> PROBLEM TO WORK ON: Print the data below again in full, exactly as it stands, with no images.

> DATA SEGMENT:

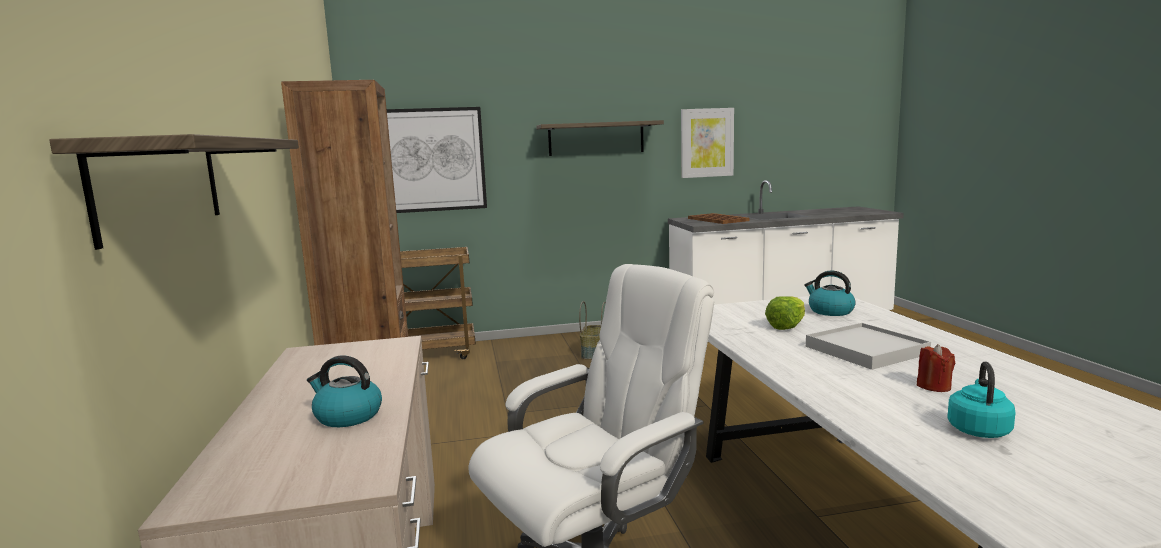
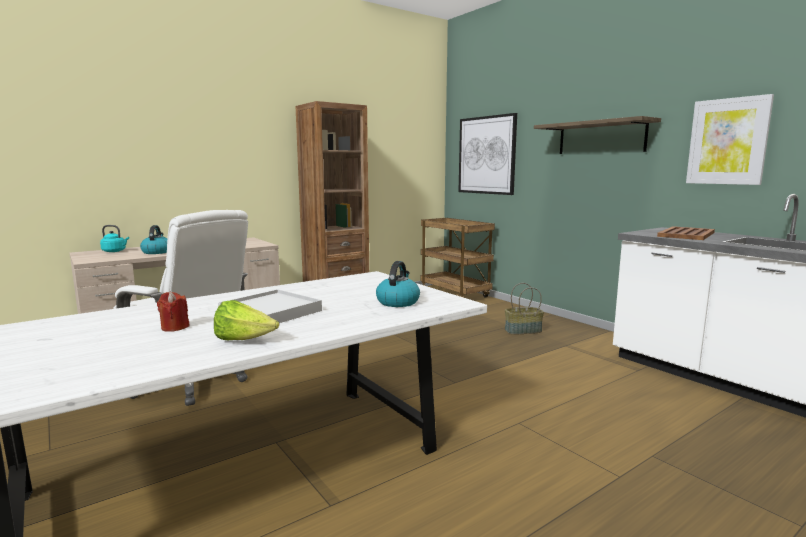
camera: 65 degrees right, 0 degrees up
shelf [49,134,299,250] -> none
lettuce [765,296,805,330] -> lettuce moved to [214,300,279,340]
turquoise kettle [947,361,1016,438] -> turquoise kettle moved to [100,225,129,252]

> PROBLEM SOLUTION:
camera: 65 degrees right, 0 degrees up
shelf [49,134,299,250] -> none
lettuce [765,296,805,330] -> lettuce moved to [214,300,279,340]
turquoise kettle [947,361,1016,438] -> turquoise kettle moved to [100,225,129,252]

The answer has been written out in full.